Every year the OCTET staff also adds new functionality to our Blackboard site. My favorite so far is the appointment-making function. Enough already with the hastily hand-scrawled list of times, which inevitably either I misplaced or my students forgot to note in their calendars. Now we have a central website listing the appointments, and people can change times on it without having to catch up with me face to face (or face to hastily scrawled list of times on my office door).

But that’s jumping ahead. This semester I’m teaching a brand new course (RHET 305 Grant Proposal and Report Writing) and totally refocusing an old one (RHET 104 Queering the Reel–now to be about documentary traditions in LGBT film). It feels like I’m starting from scratch. It’s great fun. And a little nerve-wracking.

let’s get started

My nephew has been talking for the past two days about “revolutions,” his term for new year’s resolutions.  For various health reasons I haven’t felt like making resolutions in at least a decade, but this year, especially while talking with my nephew, I’ve decided they will be useful. One of the “revolutions” I’m making is to take up blogging about my observations of academic life at Oberlin College where I’ve taught various kinds of writing since 1984.

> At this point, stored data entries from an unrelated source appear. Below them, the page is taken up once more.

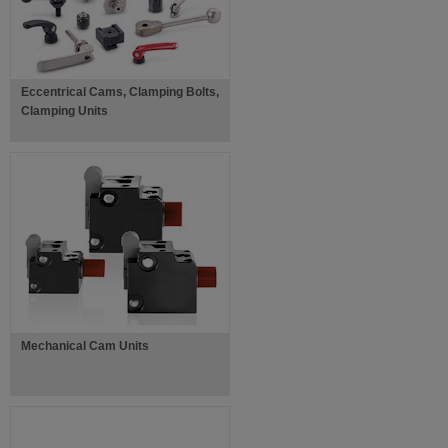
Eccentrical Cams, Clamping Bolts,
Clamping Units
Mechanical Cam Units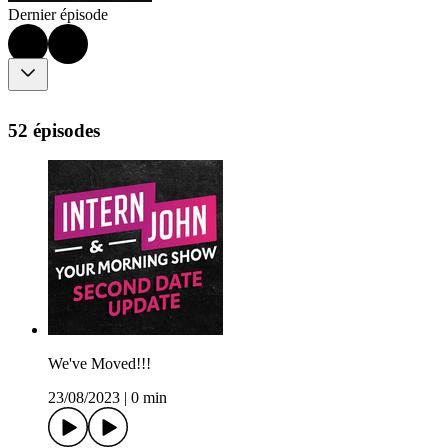
Dernier épisode
52 épisodes
We've Moved!!!
23/08/2023
|
0 min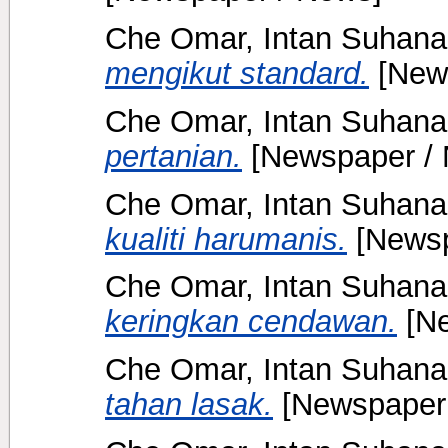
Che Omar, Intan Suhana
mengikut standard.
[New
Che Omar, Intan Suhana
pertanian.
[Newspaper /
Che Omar, Intan Suhana
kualiti harumanis.
[Newsp
Che Omar, Intan Suhana
keringkan cendawan.
[Ne
Che Omar, Intan Suhana
tahan lasak.
[Newspaper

This is my start. My current plan is to write about the small but meaningful everyday revelations I experience in my academic work. I also hope to occasionally write about events and people outside the bubble that is my workplace and how they affect those of us inside.

Mostly I’m thinking of this as a way of sorting through the tasks, ideas, images, and memories that pile up on my desk–even if I don’t happen to be at that desk in King Building at the moment.  Feel free to comment, although I regret to say that I may not always have time to reply.